Document extract:

"""

The Weatherman action was not merely a provocation-like the name-calling at the Chicago Democratic Convention or the Columbia sit-in-which, intentionally or not makes police react violently (and then the demonstrators react to the police).

And, finally, what happened in Chicago was not a riot, in the sense that the destruction in Watts and Newark was called a "riot." What happened in Chicago was carefully planned. The demonstrators knew before each action that they were going to destroy property and hurt people.

The Weatherman action, then. was a very serious escalation in the tactics of the anti-war movement. Essentially, it was an act of war-which is a very good term. since Weatherman leader Bernardine Dohrn is fond of saying the Weathermen are "the new Red Army fighting behind enemy lines."

If the violence of Chicago was an act of war then it has to be judged like a military encounter. If it is judged that way, the Weathermen lost. Three-quarters of them were taken prisoner and their casualties were easily double that of the other side.

But it was not quite an act of war, because the battles were "events," which were publicized long before they happened.

"""

Source information:
"""

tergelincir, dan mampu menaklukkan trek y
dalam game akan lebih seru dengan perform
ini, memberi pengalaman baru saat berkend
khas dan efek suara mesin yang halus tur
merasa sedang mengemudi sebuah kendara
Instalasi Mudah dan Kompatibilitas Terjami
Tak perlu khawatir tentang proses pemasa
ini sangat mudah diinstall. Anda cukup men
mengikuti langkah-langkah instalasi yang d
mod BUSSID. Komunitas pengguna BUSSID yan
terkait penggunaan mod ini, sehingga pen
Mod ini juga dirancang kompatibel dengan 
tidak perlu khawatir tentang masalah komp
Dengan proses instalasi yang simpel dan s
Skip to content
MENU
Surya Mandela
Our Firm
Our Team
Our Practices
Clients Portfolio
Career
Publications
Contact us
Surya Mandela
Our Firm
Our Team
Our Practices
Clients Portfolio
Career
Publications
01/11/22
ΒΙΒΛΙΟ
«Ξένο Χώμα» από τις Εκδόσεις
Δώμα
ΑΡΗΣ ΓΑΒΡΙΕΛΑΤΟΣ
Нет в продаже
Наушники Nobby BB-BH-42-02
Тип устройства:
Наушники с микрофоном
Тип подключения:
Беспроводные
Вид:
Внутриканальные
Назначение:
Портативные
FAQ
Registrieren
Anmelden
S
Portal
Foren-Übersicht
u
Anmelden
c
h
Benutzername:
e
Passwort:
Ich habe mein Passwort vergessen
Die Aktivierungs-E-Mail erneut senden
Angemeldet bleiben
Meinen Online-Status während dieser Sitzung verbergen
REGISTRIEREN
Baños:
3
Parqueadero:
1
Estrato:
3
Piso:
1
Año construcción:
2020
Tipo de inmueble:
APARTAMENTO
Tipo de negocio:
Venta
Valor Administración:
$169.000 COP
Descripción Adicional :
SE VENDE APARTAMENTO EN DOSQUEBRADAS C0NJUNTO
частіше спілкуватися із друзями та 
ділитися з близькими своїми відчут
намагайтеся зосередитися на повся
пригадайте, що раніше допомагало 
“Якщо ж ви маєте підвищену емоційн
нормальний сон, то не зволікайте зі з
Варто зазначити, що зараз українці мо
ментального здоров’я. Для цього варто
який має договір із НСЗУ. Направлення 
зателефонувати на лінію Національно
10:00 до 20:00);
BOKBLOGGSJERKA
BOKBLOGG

"""

List every other event that the passage on the Weatherman action in Chicago compares that action with.

Exercise solution:
- the name-calling at the Chicago Democratic Convention
- the Columbia sit-in
- the destruction in Watts
- the destruction in Newark